#### [SUPPLIED TEXT]
Despite the speed of the approaches based on visual features and their good results on small datasets, they are still unable to find an image on a large scale database. Approaches based on deep learning have proven useful for both large and small datasets in term of accuracy and precision. While Deep Learning has many advantages, it also has its limits, including a huge need for computing power to ensure the maintenance of artificial neural networks, but also to process the very large amount of data required. In this article, we have tried to combine the discriminative power of two approaches in order to obtain more relevant results.

3 Methods

Encoding is the process of converting the data into a specified format for a specific task. In CBIR, encoding image content has met with great success. In addition, encoding images offers many advantages and benefits in terms of searching, retrieving and increasing the accuracy of CBIR system. Many approaches based on encoding such as BoVW [15], Fisher vector encoding [43], VLAD [24], CNN [28] achieve excellent performance. Consequently, encoding image content is a key element which leads to increase the CBIR system performance. Inspired by recent successes of deep learning, we propose two image signatures based on the use of CNN. In the following sections we will explain each one in more depth.

3.1 Semantic binary signature : SBS

Since the term similar means here with the same semantic content, we propose to explore in this section, an image signature that uses semantic segmentation networks, coupled with a binary spatial encoding. Such simple representation has several relevant properties: 1) It takes advantage of the state of the art semantic segmentation networks and 2) the proposed binary encoding allows a Hamming distance that requests a very low computation budget resulting to a fast CBIR method.

Given a semantic 2D-map, our method (Fig. 2) transforms the semantic prediction into a semantic binary signature. The signature construction comprises two main unsupervised processing units: (i) Encoding of spatial information (ii) Encoding of proportion. As shown in the upper part of the Fig. 2, given a query image Iq, we obtain the prediction Iseg using the semantic segmentation algorithm described in [58] in an offline stage. Then, we split the predicted Iseg into 4n blocks Isub. For each block, we encode both spatial and proportion information into a binary matrix. In order to obtain the two main components, we concatenate them to perform a discriminative semantic signature. The similarity between the images signatures are computed by Hamming metric because this distance is fast for the comparison of binary data.

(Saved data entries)

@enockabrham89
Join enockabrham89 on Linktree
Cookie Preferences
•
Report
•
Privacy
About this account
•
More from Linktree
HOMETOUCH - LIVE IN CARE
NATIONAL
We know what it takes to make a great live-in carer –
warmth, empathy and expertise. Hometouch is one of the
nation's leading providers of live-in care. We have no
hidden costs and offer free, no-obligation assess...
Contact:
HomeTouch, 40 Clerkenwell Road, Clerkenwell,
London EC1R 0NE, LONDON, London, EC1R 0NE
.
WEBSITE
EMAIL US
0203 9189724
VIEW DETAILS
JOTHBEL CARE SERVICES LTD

#### [COMPLETE THE FOLLOWING]
a. According to the image retrieval text, which metric measures the similarity between image signatures, and why is it used?
b. Retype the stretch of the image retrieval text from "Given a semantic" through "of binary data.".

#### [LIST OF SOLUTIONS]
a. The Hamming metric, because this distance is fast for comparing binary data.

b.
Given a semantic 2D-map, our method (Fig. 2) transforms the semantic prediction into a semantic binary signature. The signature construction comprises two main unsupervised processing units: (i) Encoding of spatial information (ii) Encoding of proportion. As shown in the upper part of the Fig. 2, given a query image Iq, we obtain the prediction Iseg using the semantic segmentation algorithm described in [58] in an offline stage. Then, we split the predicted Iseg into 4n blocks Isub. For each block, we encode both spatial and proportion information into a binary matrix. In order to obtain the two main components, we concatenate them to perform a discriminative semantic signature. The similarity between the images signatures are computed by Hamming metric because this distance is fast for the comparison of binary data.